[[ RECORDS FOR PROCESSING, beginning ]]
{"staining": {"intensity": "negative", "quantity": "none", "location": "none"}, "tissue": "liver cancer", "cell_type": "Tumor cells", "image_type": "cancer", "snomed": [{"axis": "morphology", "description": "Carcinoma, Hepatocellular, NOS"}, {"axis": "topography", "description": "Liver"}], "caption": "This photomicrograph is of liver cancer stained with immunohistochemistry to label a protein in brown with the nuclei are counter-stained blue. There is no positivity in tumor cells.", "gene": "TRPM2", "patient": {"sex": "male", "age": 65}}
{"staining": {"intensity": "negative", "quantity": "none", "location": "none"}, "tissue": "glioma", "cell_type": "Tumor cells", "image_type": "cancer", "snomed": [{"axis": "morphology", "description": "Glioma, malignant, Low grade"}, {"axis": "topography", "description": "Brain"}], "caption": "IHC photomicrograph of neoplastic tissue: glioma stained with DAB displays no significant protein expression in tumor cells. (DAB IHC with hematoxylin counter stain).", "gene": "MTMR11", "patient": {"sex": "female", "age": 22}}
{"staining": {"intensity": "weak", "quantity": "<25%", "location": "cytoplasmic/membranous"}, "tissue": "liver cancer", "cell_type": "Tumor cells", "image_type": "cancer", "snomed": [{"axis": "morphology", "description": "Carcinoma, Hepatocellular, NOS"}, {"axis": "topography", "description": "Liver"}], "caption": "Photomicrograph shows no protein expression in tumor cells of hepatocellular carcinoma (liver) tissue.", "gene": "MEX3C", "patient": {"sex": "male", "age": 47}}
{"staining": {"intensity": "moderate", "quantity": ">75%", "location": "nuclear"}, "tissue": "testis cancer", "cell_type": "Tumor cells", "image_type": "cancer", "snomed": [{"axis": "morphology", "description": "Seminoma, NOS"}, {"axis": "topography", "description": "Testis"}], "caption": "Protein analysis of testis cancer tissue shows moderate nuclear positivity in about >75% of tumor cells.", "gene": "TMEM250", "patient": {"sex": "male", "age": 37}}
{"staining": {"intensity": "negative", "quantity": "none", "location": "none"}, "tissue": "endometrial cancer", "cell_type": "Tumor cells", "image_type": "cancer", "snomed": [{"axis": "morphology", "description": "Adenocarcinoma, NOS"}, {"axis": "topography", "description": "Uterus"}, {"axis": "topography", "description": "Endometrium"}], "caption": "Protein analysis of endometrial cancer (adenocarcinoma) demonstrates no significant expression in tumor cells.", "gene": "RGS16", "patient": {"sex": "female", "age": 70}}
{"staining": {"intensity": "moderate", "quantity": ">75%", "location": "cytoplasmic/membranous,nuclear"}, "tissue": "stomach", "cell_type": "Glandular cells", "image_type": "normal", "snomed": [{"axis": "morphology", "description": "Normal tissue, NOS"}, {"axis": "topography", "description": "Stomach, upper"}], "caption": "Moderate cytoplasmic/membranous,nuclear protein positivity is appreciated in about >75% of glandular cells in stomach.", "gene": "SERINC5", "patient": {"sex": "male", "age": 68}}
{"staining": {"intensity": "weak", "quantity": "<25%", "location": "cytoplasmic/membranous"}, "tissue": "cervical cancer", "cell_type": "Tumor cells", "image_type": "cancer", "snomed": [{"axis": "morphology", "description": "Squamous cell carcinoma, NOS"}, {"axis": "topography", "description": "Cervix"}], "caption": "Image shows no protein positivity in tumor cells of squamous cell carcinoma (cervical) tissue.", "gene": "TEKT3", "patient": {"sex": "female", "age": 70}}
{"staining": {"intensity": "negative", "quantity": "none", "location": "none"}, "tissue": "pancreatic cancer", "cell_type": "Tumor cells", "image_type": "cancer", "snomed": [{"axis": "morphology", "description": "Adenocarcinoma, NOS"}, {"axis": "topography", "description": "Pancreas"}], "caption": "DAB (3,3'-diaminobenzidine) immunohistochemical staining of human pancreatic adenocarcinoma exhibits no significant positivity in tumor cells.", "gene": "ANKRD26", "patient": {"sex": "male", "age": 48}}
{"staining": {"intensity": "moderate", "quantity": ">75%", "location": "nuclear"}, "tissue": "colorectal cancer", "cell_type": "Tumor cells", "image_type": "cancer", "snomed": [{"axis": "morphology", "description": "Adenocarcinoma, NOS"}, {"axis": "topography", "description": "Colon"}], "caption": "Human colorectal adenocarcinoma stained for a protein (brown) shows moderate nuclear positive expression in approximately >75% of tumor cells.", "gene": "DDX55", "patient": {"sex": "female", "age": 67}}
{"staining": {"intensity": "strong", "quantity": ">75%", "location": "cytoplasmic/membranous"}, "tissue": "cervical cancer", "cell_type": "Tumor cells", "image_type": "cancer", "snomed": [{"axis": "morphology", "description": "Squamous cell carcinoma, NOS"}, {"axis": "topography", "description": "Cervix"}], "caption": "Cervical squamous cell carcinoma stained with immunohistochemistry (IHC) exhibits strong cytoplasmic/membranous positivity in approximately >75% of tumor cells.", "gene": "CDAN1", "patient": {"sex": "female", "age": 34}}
[[ RECORDS FOR PROCESSING, end ]]
## INSTRUCTIONS TO FOLLOW
In the records above, the line with "(3,3'-diaminobenzidine) immunohistochemical staining" marks the start and the line with "colorectal adenocarcinoma stained" marks the end; copy that stretch exactly, both lines included, and nothing else.

## TASK OUTPUT
{"staining": {"intensity": "negative", "quantity": "none", "location": "none"}, "tissue": "pancreatic cancer", "cell_type": "Tumor cells", "image_type": "cancer", "snomed": [{"axis": "morphology", "description": "Adenocarcinoma, NOS"}, {"axis": "topography", "description": "Pancreas"}], "caption": "DAB (3,3'-diaminobenzidine) immunohistochemical staining of human pancreatic adenocarcinoma exhibits no significant positivity in tumor cells.", "gene": "ANKRD26", "patient": {"sex": "male", "age": 48}}
{"staining": {"intensity": "moderate", "quantity": ">75%", "location": "nuclear"}, "tissue": "colorectal cancer", "cell_type": "Tumor cells", "image_type": "cancer", "snomed": [{"axis": "morphology", "description": "Adenocarcinoma, NOS"}, {"axis": "topography", "description": "Colon"}], "caption": "Human colorectal adenocarcinoma stained for a protein (brown) shows moderate nuclear positive expression in approximately >75% of tumor cells.", "gene": "DDX55", "patient": {"sex": "female", "age": 67}}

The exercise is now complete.